[Data excerpts]
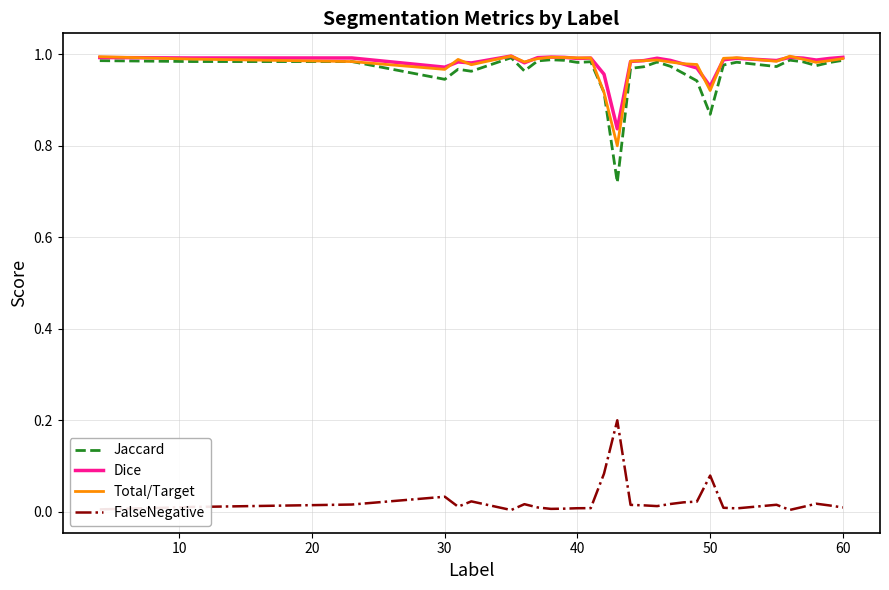

In Dice, how many points are lower than both neighbors (excluding endpoints)?

8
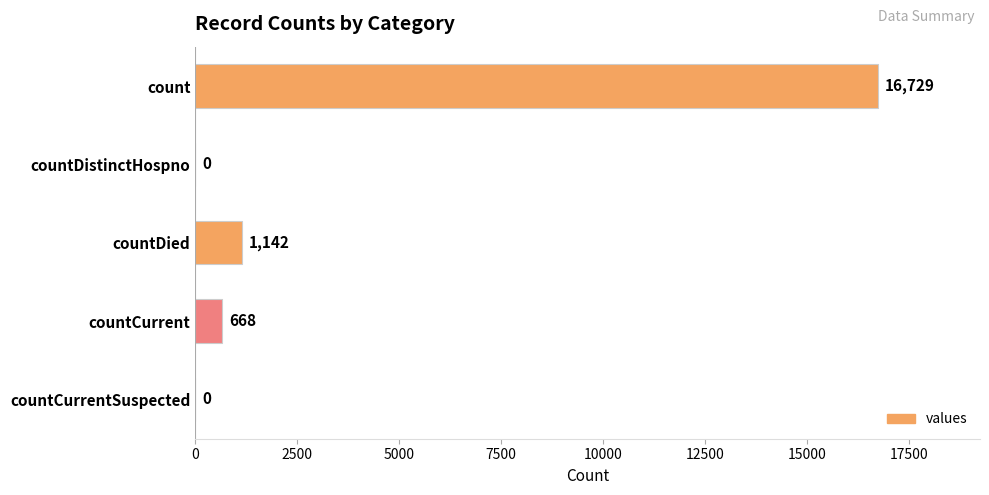

True or false: the data shows 351 at countDied.

False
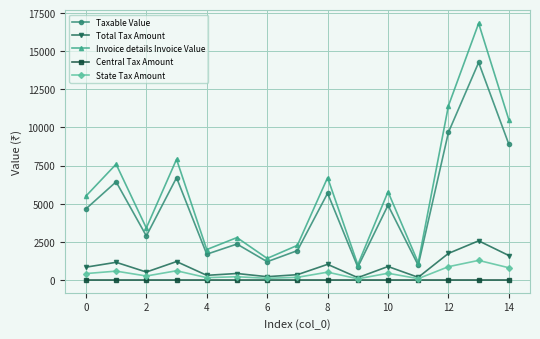

True or false: State Tax Amount and Invoice details Invoice Value intersect in this chart.

False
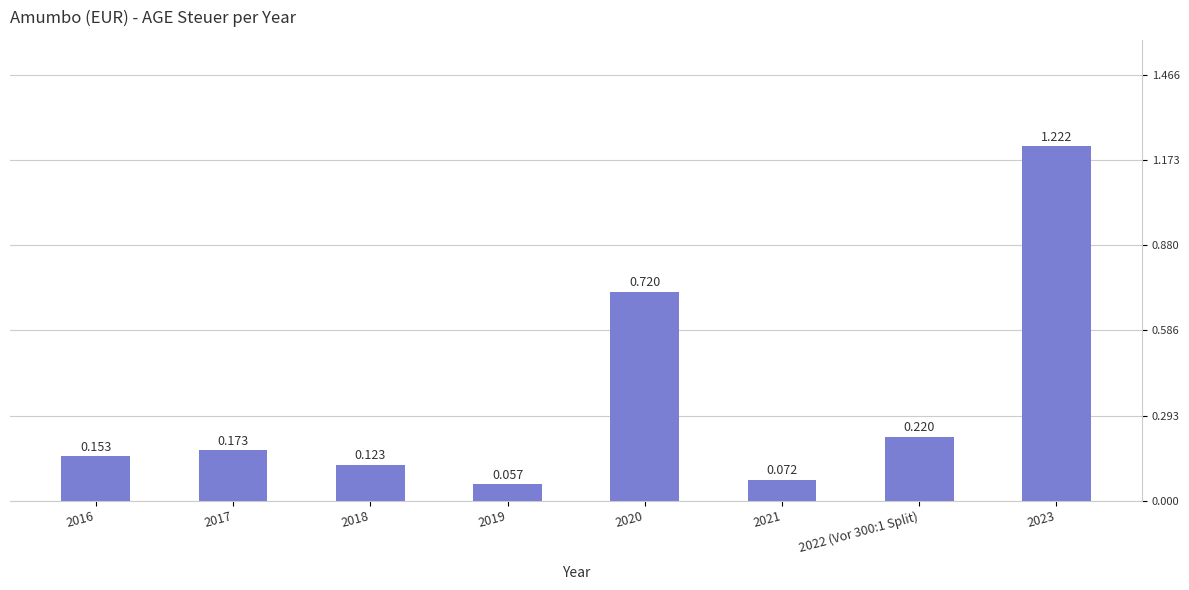

Where is the data nearest to the value 0?

2019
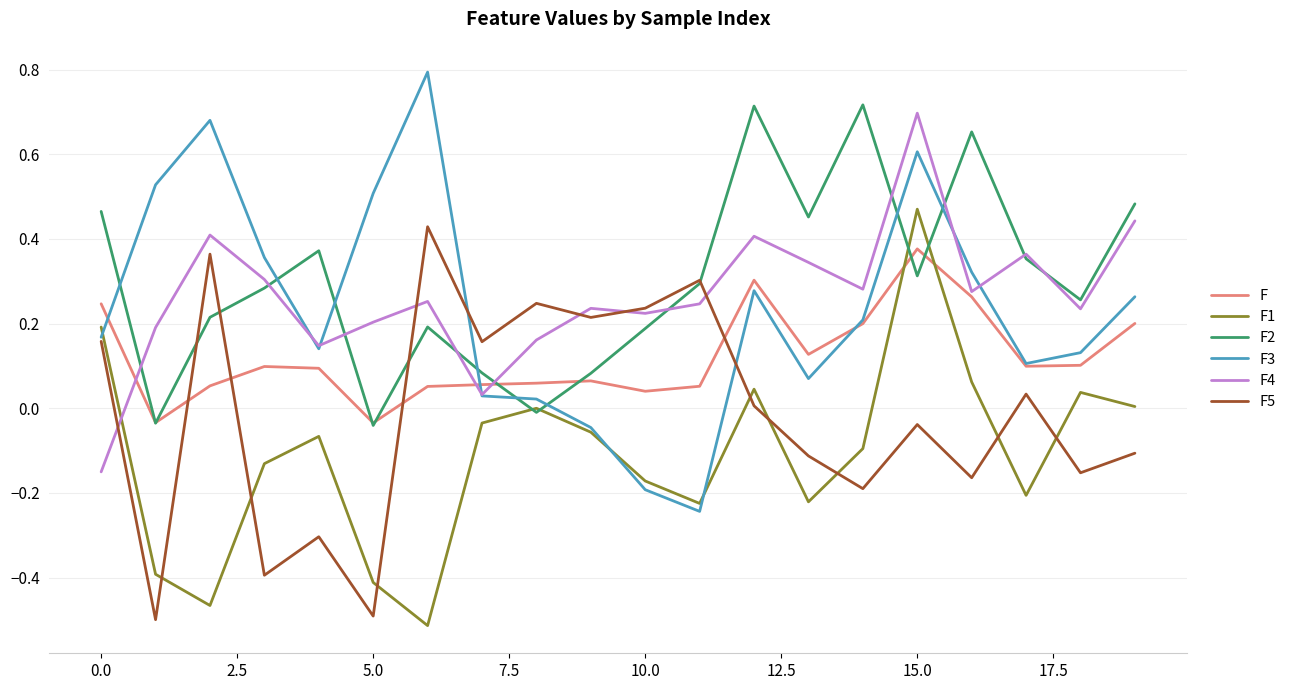

What is the maximum value shown in the chart?

0.8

# THE PROBLEM:
Copy out every line of the records above word for word, leaving out the pictures.

# COMPLETED EXERCISE:
In Dice, how many points are lower than both neighbors (excluding endpoints)?

8

True or false: the data shows 351 at countDied.

False

True or false: State Tax Amount and Invoice details Invoice Value intersect in this chart.

False

Where is the data nearest to the value 0?

2019

What is the maximum value shown in the chart?

0.8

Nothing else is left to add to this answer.